MENTION eating disorders and many people will bring to mind the gaunt anorexic or bulimic teenager or young woman in her 20s.
Rarely does anyone think of an older person living with the condition.
But eating disorders know no age boundaries and many Australians, male and female, struggle with anorexia nervosa, bulimia nervosa and other forms of eating disorders such as binge eating throughout their mature years.
Clinical psychologist Sarah Maguire, director of the InsideOut Institute in Sydney – Australia’s first institute for research and clinical excellence in eating disorders – is passionate about changing the way eating disorders are perceived and treated within the health system and the community.
“In the older adult population there are those who have had an eating disorder for their whole life and still have in older adulthood; you’ve got people that had an eating disorder earlier in life and then had a period, perhaps a very long period of recovery, but are having a relapse of some kind; and then you’ve actually got new cases developing in older adults,” Dr Maguire told The Senior.
“There is a lack of good research, but the available evidence suggests eating disorders in general onset around periods of difficult life transitions and there are many of these in older adulthood – children leaving home, divorce or retirement.
“There are a lot of developmental challenges that come up in your older adult years.
“The most common time of onset of an eating disorder is in adolescence, and adolescence as we know is a time of huge development changes and challenges in a relatively short period.
“Older adulthood is another period in life where it’s just change after change in your biology and life circumstances.”
Dr Maguire said it was important not to confuse an eating disorder with a situation where an older person loses interest in food.
“An eating disorder is a mental health struggle.

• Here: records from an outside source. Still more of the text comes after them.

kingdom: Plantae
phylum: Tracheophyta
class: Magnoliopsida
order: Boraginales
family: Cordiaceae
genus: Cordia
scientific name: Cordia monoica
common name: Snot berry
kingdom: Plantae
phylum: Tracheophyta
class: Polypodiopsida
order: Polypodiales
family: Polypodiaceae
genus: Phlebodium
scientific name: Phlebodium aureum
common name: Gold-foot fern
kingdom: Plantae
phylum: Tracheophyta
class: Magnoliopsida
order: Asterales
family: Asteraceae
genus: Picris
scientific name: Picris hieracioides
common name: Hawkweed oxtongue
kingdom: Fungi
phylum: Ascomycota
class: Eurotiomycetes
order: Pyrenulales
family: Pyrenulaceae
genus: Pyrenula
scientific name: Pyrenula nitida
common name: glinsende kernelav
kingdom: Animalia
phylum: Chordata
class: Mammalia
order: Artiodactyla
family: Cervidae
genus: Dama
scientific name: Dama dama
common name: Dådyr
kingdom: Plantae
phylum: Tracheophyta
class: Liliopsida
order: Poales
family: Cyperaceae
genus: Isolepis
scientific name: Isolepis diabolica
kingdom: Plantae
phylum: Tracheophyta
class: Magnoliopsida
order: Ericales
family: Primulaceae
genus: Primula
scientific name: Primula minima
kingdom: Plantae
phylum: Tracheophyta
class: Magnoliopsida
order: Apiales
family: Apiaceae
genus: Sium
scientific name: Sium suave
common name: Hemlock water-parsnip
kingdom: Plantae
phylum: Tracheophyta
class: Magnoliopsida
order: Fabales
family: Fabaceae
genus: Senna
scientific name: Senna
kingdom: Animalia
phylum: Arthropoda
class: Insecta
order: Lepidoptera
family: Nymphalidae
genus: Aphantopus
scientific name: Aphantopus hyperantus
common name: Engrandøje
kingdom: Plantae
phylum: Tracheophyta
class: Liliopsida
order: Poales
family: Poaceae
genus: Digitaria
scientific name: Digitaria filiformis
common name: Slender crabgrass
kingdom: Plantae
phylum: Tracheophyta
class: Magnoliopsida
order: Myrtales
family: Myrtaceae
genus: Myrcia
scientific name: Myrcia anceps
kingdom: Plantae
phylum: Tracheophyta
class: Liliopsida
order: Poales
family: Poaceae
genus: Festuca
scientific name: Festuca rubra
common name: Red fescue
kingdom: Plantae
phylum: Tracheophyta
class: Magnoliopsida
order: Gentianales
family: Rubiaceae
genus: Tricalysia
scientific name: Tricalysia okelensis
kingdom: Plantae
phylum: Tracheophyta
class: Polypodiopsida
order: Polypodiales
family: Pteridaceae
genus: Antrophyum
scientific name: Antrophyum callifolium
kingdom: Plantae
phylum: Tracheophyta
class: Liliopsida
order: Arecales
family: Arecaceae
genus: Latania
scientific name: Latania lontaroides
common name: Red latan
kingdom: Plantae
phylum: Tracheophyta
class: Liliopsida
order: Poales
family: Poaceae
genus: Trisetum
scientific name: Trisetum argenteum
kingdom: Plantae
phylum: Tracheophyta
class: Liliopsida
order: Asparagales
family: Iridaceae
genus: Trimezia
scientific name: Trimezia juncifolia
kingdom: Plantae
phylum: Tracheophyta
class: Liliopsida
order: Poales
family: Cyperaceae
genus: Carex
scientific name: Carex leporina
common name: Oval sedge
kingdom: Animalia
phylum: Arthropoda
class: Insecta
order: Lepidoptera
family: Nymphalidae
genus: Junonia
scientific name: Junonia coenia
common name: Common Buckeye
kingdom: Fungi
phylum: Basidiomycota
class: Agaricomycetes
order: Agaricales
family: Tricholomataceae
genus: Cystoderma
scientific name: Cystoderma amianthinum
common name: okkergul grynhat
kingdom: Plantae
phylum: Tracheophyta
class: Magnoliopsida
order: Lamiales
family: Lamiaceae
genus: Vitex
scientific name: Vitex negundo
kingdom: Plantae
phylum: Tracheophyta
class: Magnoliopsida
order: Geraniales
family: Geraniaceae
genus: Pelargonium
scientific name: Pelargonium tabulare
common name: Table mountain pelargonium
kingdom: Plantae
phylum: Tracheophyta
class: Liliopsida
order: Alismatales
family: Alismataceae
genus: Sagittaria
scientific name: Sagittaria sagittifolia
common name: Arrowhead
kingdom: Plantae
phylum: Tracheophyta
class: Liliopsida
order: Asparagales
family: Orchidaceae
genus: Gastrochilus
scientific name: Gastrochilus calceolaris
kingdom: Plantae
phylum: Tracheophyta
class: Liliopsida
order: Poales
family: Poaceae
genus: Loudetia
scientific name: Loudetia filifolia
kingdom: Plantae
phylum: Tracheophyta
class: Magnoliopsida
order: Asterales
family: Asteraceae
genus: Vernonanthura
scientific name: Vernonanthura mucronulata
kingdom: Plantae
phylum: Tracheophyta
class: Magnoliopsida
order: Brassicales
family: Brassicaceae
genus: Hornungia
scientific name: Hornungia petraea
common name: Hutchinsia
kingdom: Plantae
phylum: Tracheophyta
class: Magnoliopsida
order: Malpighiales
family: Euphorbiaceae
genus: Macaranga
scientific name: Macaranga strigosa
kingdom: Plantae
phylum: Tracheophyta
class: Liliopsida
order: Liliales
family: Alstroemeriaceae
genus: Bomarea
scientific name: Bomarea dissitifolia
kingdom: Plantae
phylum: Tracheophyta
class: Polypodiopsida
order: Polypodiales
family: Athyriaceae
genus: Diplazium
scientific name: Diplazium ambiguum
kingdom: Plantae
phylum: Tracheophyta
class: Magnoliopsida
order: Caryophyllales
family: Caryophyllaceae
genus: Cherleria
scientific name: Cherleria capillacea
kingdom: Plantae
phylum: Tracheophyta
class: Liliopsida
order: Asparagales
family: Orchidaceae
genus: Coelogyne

It has signs of pathological obsession with food, body, weight and shape and the control of food, body weight and shape.”
A general lack of interest in food, she said, had very different underlying causes.
One of the InsideOut Institute’s roles is to further research into eating disorders.
“In Australia, research into eating disorders receives $1.10 for each affected person compared with an illness like schizophrenia, which receives $67 per affected person,” Dr Maguire said.
“We need funding to do important work examining questions such as why eating disorders present in older adults, how they present, how we treat them and the long-term effects.
“Eating disorders do not discriminate. They affect both genders, all age groups from age six to the end of life. They affect all socioeconomic groups and all cultures.”